Colloque international
Karène Sanchez Summerer
Universiteit Leiden
Clémentine Rubio
Université François Rabelais, Tours
Pour l’Italie et la France, la diplomatie culturelle en « Terre Sainte » s’est jouée en partie à travers leurs instituts culturels. L’institut Dante et le Centre de Culture Française participent en effet à la course à l’influence que se livrent Français, Italiens mais aussi Britanniques et Allemands au Proche-Orient durant les années 1930. Ces objectifs d’influence visent dans un double mouvement d’une part à toucher le public le plus large possible, au-delà de la clientèle traditionnelle de leurs écoles établies de longue date, et d’autre part à contrer les stratégies d’influence des autres puissances.
Dans le contexte politique tendu entre juifs et arabes de la Palestine mandataire, certains acteurs diplomatiques des années 1930 ont également évoqué des objectifs d’apprentissages interculturels avant la lettre. Dans une Jérusalem alors théâtre d’une cristallisation des tensions entre communautés arabes, juives et puissance mandataire pour obtenir l’autorité sur le territoire, ces instituts culturels entendent proposer une neutralité et une ‘rencontre des peuples’ autour de programmes où la culture joue un rôle particulier et entraîne des débats sur sa nature et son importance.
L’activité principale du CCF est clairement, d’abord, l’enseignement du français, perçu comme vecteur de diffusion de la culture et donc d’influence par une position officielle neutre qui permettrait de continuer à toucher à la fois le public juif et arabe, mais aussi à l’intérieur même de la population dite israélite, les juifs allemands et les séfarades. Le centre italien Dante privilégie lui la diffusion de la culture ‘classique’ sur celui de l’italien, tout en adoptant des objectifs plus complexes que ceux qu’entendent lui attribuer les diplomates fascistes. Les langues française et italienne se voit alors en concurrence inégale avec non seulement l’anglais mais aussi l’arabe et l’hébreu, et sont mises en compétition avec les autres langues secondaires.

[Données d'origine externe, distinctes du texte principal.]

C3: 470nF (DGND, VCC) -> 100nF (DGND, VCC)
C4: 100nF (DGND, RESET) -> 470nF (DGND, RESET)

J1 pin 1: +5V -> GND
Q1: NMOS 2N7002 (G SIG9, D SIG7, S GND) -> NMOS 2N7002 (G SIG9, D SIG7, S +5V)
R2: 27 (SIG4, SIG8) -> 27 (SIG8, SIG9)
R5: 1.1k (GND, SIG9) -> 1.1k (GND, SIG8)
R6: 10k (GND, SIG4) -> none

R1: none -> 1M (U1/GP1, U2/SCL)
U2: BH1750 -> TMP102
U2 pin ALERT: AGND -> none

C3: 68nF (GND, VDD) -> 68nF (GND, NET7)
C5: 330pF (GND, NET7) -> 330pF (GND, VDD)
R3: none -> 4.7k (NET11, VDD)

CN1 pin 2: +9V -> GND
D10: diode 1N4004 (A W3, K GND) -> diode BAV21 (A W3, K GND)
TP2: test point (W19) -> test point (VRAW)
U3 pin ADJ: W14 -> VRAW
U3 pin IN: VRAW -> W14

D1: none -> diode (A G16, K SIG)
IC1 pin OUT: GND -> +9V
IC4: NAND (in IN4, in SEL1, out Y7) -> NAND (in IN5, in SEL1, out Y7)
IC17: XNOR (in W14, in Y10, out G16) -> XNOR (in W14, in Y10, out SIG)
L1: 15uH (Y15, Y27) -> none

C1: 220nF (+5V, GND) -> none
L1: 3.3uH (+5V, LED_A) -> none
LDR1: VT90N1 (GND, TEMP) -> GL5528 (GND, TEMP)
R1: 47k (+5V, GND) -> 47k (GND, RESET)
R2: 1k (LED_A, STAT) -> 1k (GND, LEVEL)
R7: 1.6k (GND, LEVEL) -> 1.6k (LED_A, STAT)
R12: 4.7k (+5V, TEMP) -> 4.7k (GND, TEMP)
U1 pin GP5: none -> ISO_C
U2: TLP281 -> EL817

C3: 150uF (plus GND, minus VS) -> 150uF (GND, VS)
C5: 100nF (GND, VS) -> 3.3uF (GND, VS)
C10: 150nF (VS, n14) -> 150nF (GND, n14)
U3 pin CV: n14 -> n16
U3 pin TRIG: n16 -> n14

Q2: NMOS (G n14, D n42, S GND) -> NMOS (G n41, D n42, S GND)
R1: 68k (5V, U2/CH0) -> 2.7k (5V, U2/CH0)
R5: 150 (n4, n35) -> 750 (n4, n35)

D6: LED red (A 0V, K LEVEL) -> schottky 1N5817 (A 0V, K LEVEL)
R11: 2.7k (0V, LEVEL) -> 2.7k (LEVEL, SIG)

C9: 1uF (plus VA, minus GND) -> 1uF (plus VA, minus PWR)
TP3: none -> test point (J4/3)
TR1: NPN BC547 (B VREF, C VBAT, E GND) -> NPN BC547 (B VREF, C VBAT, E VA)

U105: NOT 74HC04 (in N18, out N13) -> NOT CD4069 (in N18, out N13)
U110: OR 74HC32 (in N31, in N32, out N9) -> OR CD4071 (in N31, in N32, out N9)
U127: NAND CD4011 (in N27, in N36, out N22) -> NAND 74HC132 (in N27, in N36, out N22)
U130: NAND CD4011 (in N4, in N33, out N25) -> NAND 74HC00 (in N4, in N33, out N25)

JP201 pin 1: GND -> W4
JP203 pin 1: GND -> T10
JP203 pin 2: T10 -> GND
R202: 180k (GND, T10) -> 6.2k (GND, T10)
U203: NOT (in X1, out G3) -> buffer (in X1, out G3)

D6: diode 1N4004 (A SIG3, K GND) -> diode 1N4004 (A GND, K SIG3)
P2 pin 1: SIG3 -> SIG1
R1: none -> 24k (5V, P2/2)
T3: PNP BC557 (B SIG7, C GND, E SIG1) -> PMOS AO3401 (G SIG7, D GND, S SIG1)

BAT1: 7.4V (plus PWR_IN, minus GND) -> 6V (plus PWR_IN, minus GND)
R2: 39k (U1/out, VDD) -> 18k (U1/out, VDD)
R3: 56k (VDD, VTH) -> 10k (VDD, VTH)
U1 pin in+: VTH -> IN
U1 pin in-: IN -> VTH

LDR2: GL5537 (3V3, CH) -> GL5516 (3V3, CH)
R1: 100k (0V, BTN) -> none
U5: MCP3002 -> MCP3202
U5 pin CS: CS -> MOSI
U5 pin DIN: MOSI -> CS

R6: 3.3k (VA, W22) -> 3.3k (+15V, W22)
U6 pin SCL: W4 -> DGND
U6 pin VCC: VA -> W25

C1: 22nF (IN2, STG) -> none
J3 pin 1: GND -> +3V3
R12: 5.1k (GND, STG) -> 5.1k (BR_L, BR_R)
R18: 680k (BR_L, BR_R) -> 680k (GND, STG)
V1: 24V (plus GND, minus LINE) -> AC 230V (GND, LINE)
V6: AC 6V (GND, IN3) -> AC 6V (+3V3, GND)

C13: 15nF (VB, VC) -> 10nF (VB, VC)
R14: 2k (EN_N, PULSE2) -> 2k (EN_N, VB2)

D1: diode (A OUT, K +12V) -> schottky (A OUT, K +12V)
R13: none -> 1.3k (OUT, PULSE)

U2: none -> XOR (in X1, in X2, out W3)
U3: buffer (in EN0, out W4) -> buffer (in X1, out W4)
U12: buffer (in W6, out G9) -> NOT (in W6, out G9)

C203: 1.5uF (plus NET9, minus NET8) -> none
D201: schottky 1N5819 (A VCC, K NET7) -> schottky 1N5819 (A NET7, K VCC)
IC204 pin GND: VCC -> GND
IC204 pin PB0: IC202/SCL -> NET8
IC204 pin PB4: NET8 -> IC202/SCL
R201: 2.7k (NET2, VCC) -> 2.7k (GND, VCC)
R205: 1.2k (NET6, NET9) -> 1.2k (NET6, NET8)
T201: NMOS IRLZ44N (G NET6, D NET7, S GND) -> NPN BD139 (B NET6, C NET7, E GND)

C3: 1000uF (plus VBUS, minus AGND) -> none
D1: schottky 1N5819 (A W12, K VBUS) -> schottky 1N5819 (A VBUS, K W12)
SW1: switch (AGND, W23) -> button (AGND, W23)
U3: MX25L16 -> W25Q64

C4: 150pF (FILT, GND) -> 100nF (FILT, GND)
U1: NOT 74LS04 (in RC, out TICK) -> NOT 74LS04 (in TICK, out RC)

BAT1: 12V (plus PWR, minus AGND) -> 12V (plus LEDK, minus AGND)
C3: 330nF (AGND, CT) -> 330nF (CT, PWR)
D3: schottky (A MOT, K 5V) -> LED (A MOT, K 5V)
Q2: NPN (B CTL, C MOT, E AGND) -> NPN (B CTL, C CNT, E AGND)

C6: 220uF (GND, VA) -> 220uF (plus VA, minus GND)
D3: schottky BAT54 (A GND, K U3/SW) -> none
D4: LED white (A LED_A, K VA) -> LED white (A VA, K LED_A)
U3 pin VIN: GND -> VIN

Comment les centres culturels participent de cette diplomatie culturelle ? Quelle conception et quelle diffusion de la culture proposent-ils ? Quels sont leurs spécificités et les points communs ? Quelle est la place et la nature des contenus culturels de l’enseignement des langues française et italienne ?
La réflexion comparative que nous proposons concerne les différentes conceptions de la civilisation-culture et sa diffusion au Levant, et de manière plus générale, hors d’Europe. Les deux centres culturels seront aussi analysés par rapport à l’importance symbolique de l’ouverture du British Council à Jérusalem durant la même période.
L’intervention s’appuiera sur les archives diplomatiques françaises de Nantes, les archives du ministère des affaires étrangères italien, les archives romaines de la Dante Alguieri, les archives du British Council (Londres et Jérusalem).